I’m sorry that I won’t be filling your bellies or your fists today, Wire said. But if you visit the shop tomorrow I will see what I can do. Bring your Scriptures.

A promise he would certainly fulfill, although unclear what these men, accustomed to operating on the sea’s moving surface, would need with any implements of stationary road travel that Wire could provide from King Jesus Carriage Parts, his shop. Unlikely that these men even owned donkeys.

Wire spoke to the thief. Take to your feet.

And the thief did in all of his nakedness. He made no effort to cover himself.

I should strike you too, Wire said. See what I’ve had to do. It’s improper for me to stand here putting questions to these gentlemen with their friends and neighbors looking on.
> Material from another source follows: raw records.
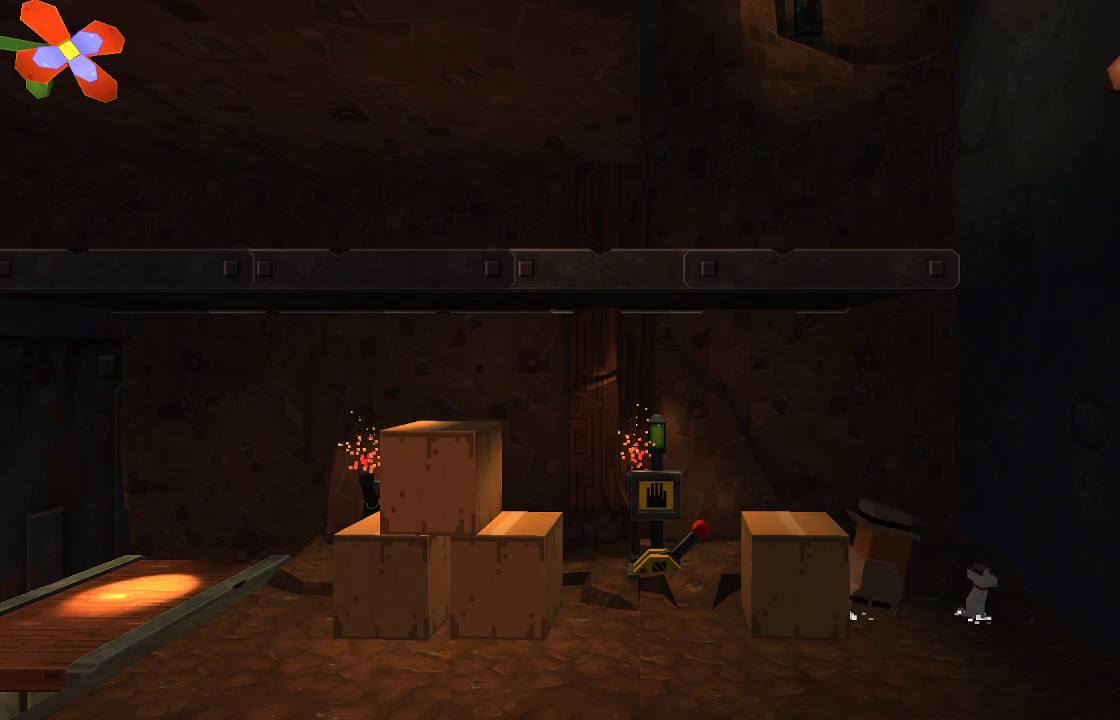
{"buttons": ["CROSS"], "left_stick": "right", "right_stick": "center", "events": [[233, "left_stick", "center"], [333, "CROSS", "down"], [367, "left_stick", "right"]]}
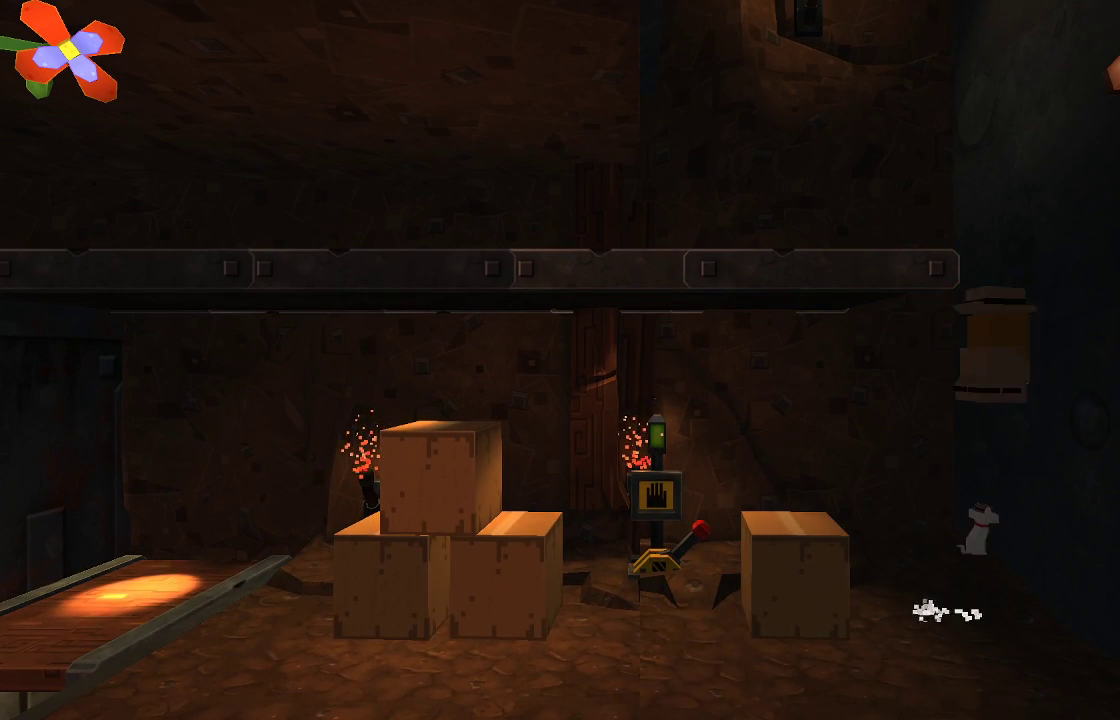
{"buttons": [], "left_stick": "center", "right_stick": "center", "events": [[400, "CROSS", "up"], [433, "left_stick", "center"]]}
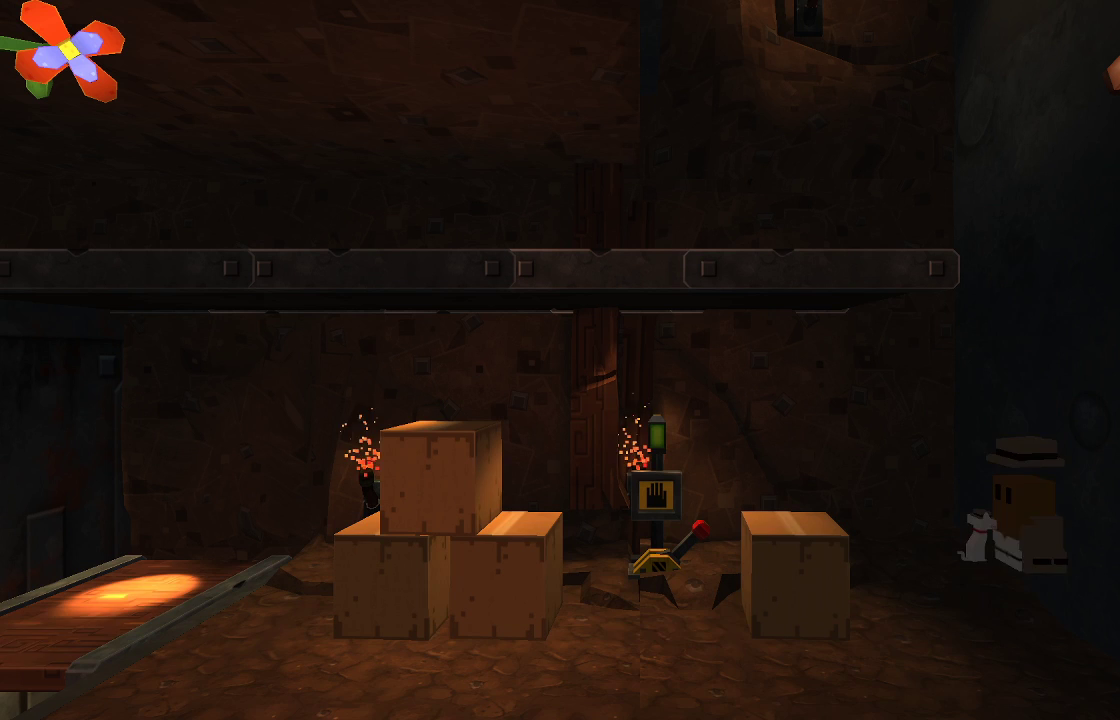
{"buttons": [], "left_stick": "center", "right_stick": "center", "events": [[33, "left_stick", "left"], [133, "left_stick", "center"], [333, "left_stick", "left"], [433, "left_stick", "center"]]}
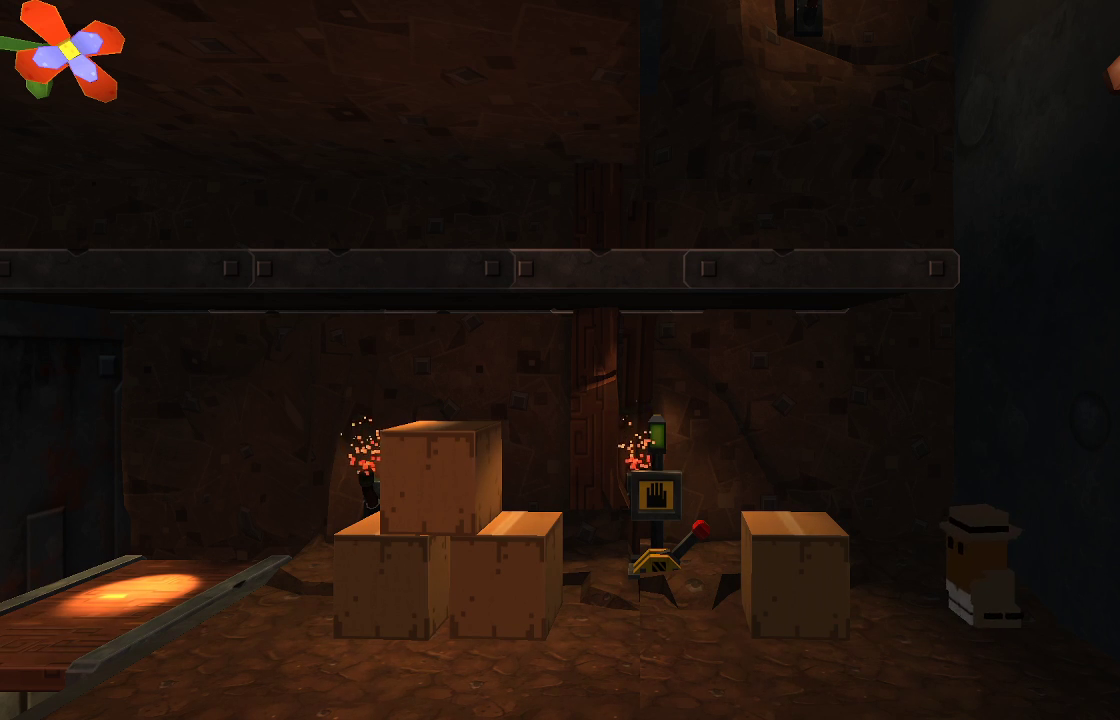
{"buttons": [], "left_stick": "center", "right_stick": "center", "events": [[133, "left_stick", "right"], [267, "left_stick", "center"]]}
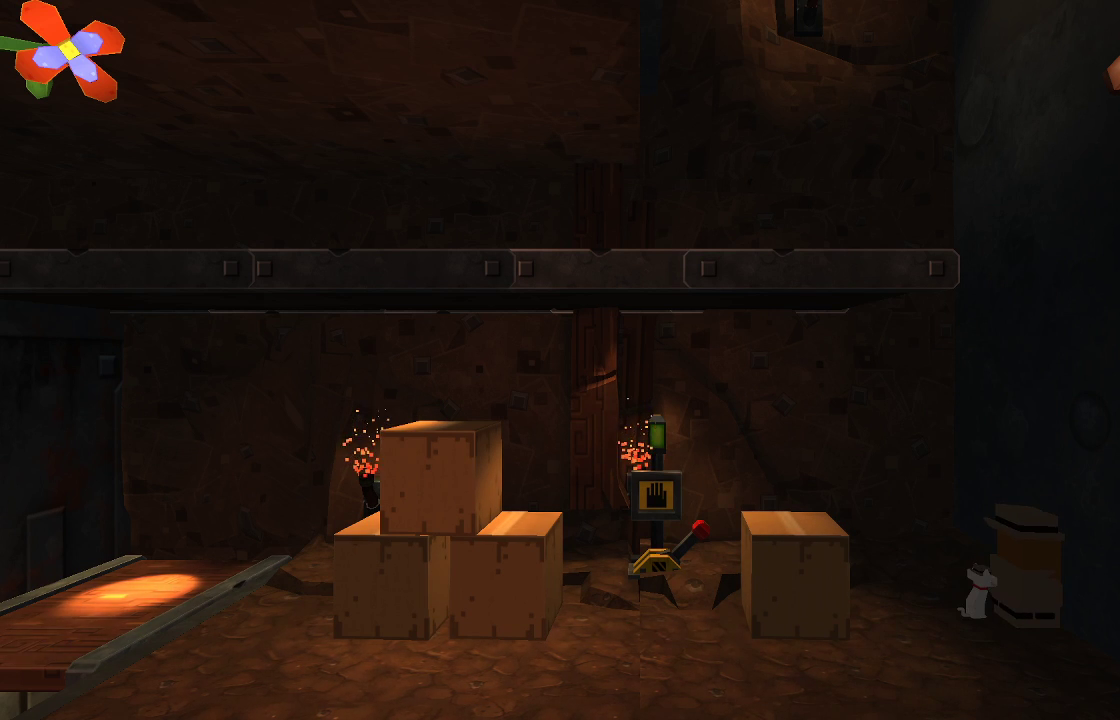
{"buttons": [], "left_stick": "center", "right_stick": "center", "events": [[67, "left_stick", "left"], [167, "left_stick", "center"]]}
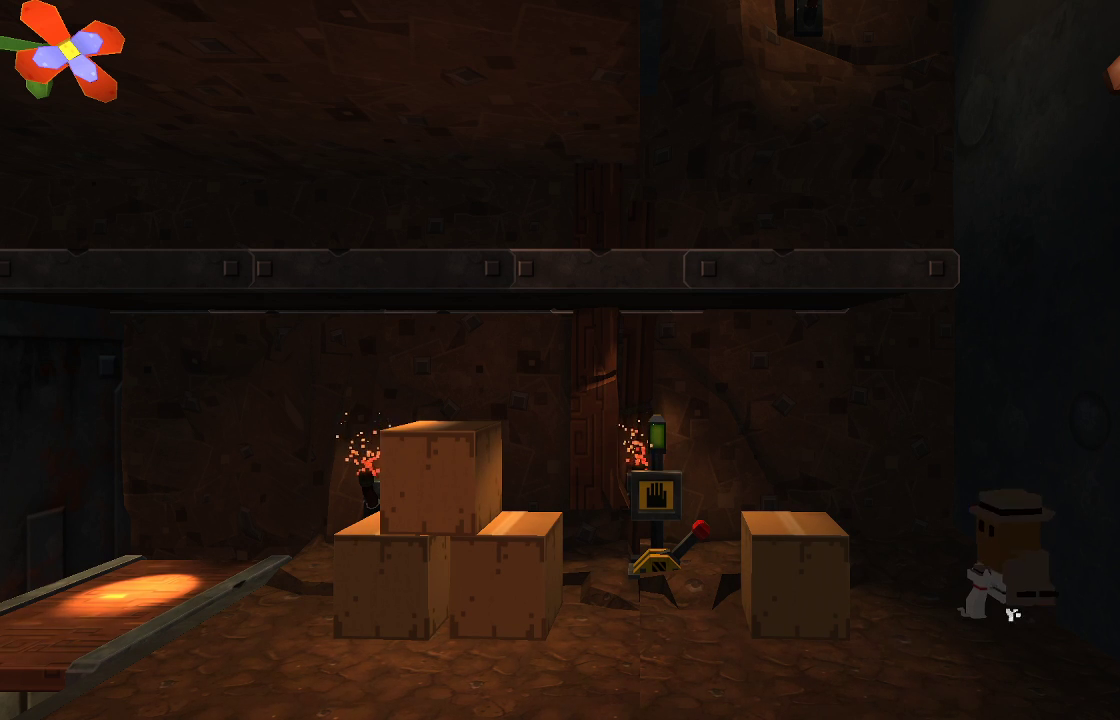
{"buttons": ["R2"], "left_stick": "center", "right_stick": "up-left", "events": [[33, "CROSS", "down"], [267, "CROSS", "up"], [400, "R2", "down"], [400, "right_stick", "up-left"]]}
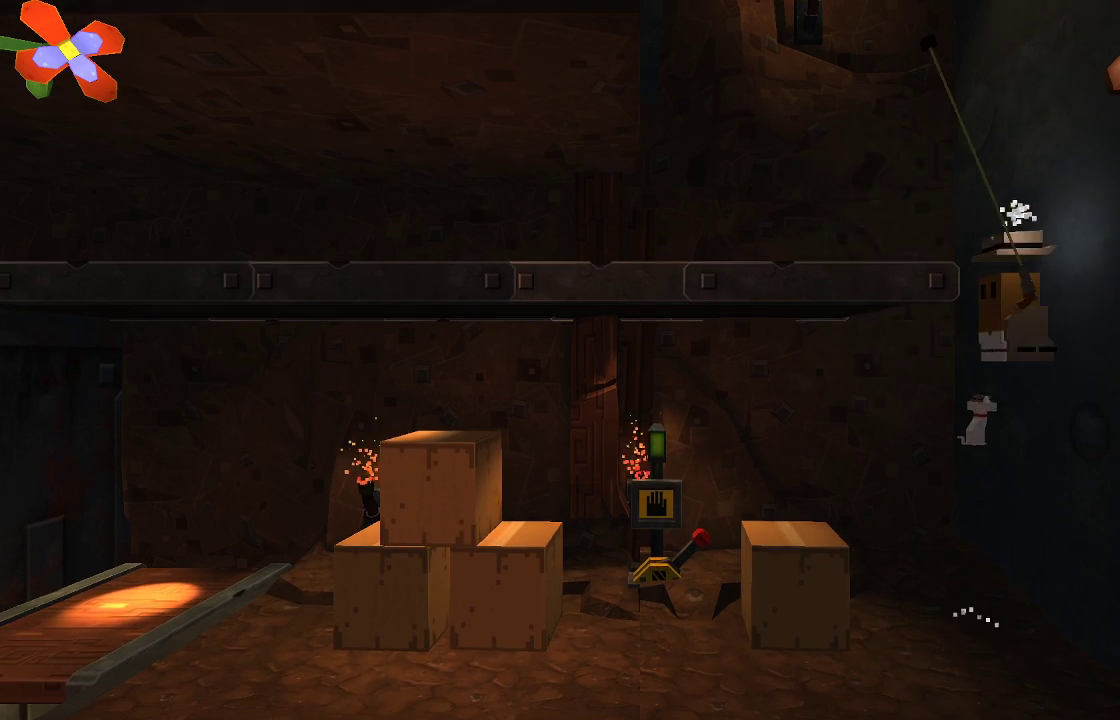
{"buttons": [], "left_stick": "center", "right_stick": "up-left", "events": [[167, "R2", "up"]]}
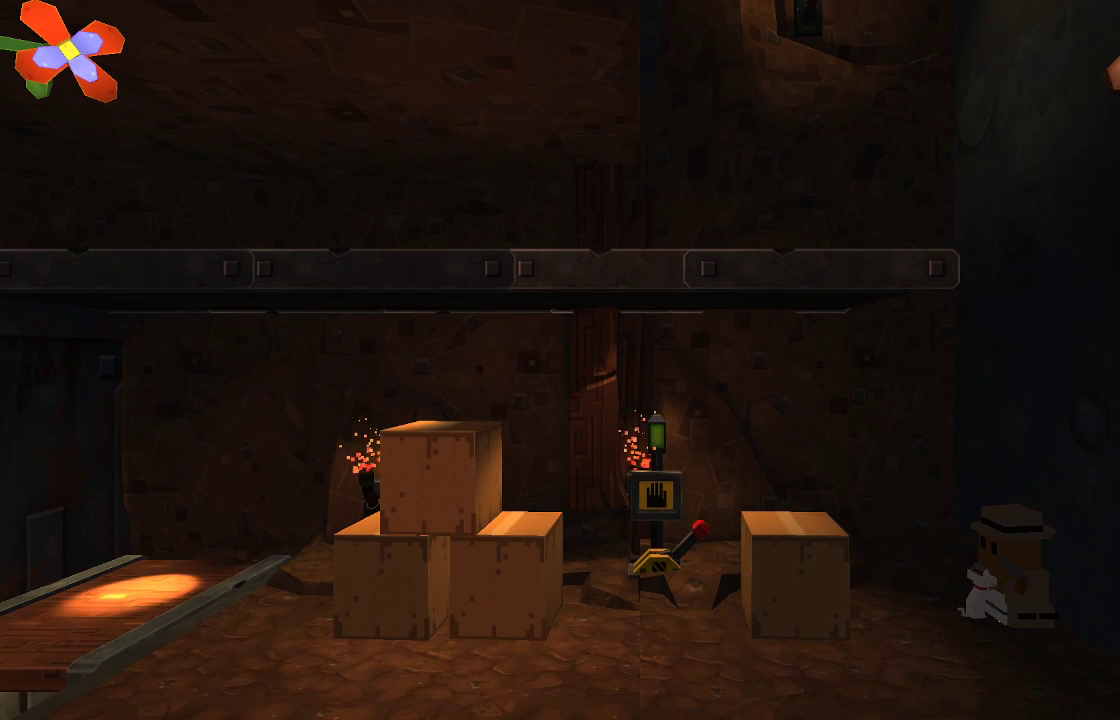
{"buttons": ["CROSS"], "left_stick": "center", "right_stick": "center", "events": [[167, "right_stick", "center"], [500, "CROSS", "down"]]}
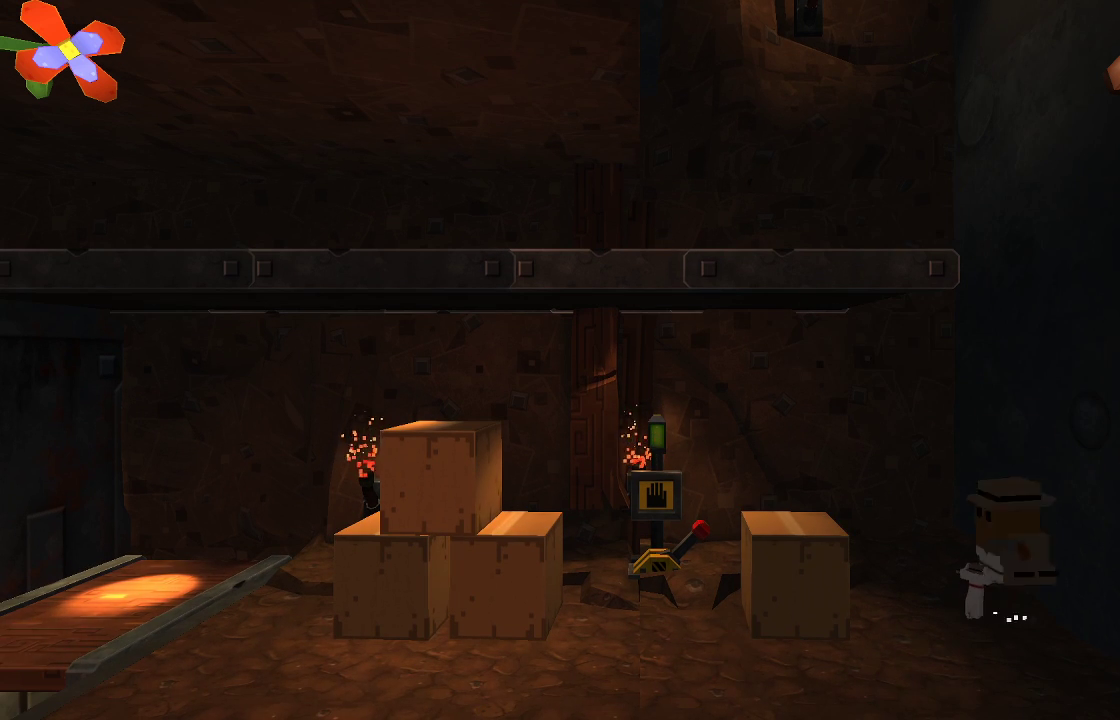
{"buttons": ["R2"], "left_stick": "center", "right_stick": "up-left", "events": [[233, "CROSS", "up"], [367, "R2", "down"], [367, "right_stick", "up-left"]]}
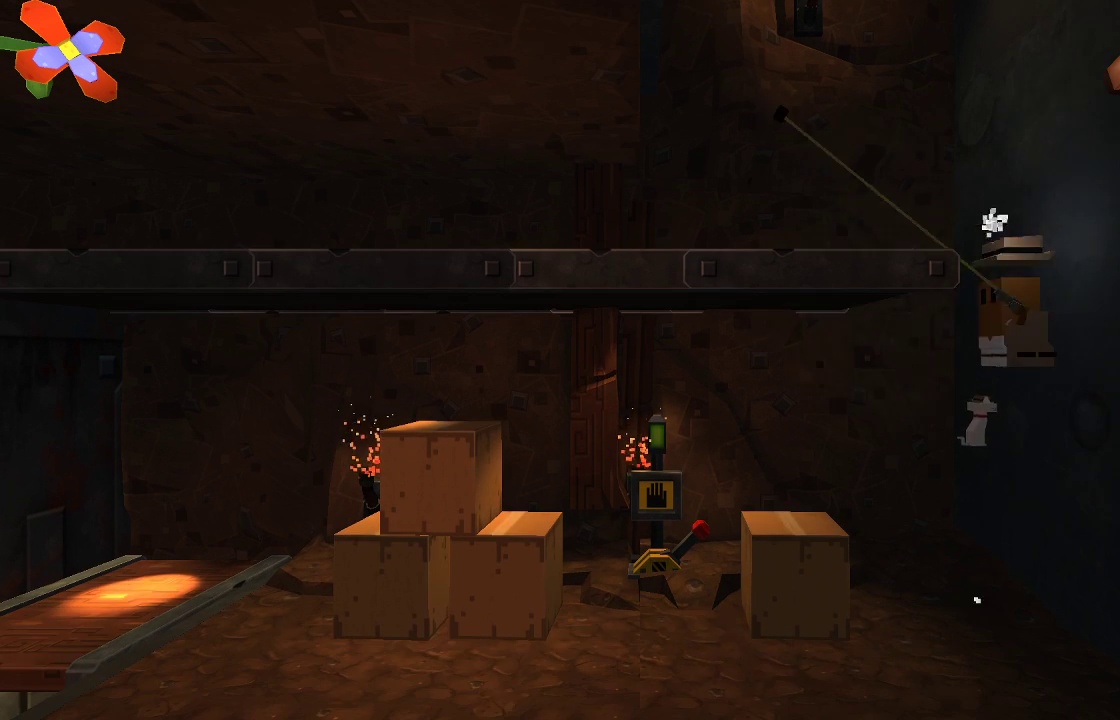
{"buttons": ["R2"], "left_stick": "center", "right_stick": "up-left", "events": []}
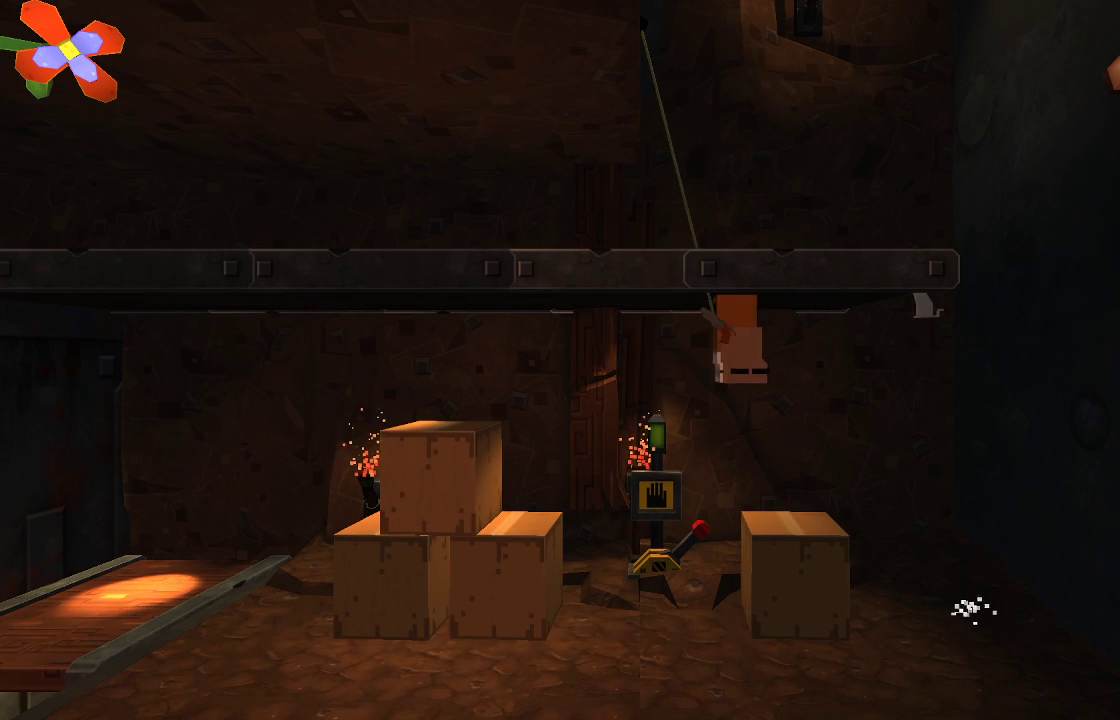
{"buttons": ["R2"], "left_stick": "right", "right_stick": "up-left", "events": [[233, "left_stick", "right"]]}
The thief said that he was sorry, although clearly he was in pain and had difficulty speaking. And he said it again. Pain and all, he appeared happy, a bloody grin, if that’s what it was.

You’re sorry and yet you continue to be irreverent and disrespectful, standing here when you should be on your way.

I’ll be, I wanna be, but I ain’t got a goddamn thing.

What?

Said I ain’t got a goddamn thing. Standing with his hands behind his back as if still fettered, his penis all that was free, on display, black signature of skin and bone.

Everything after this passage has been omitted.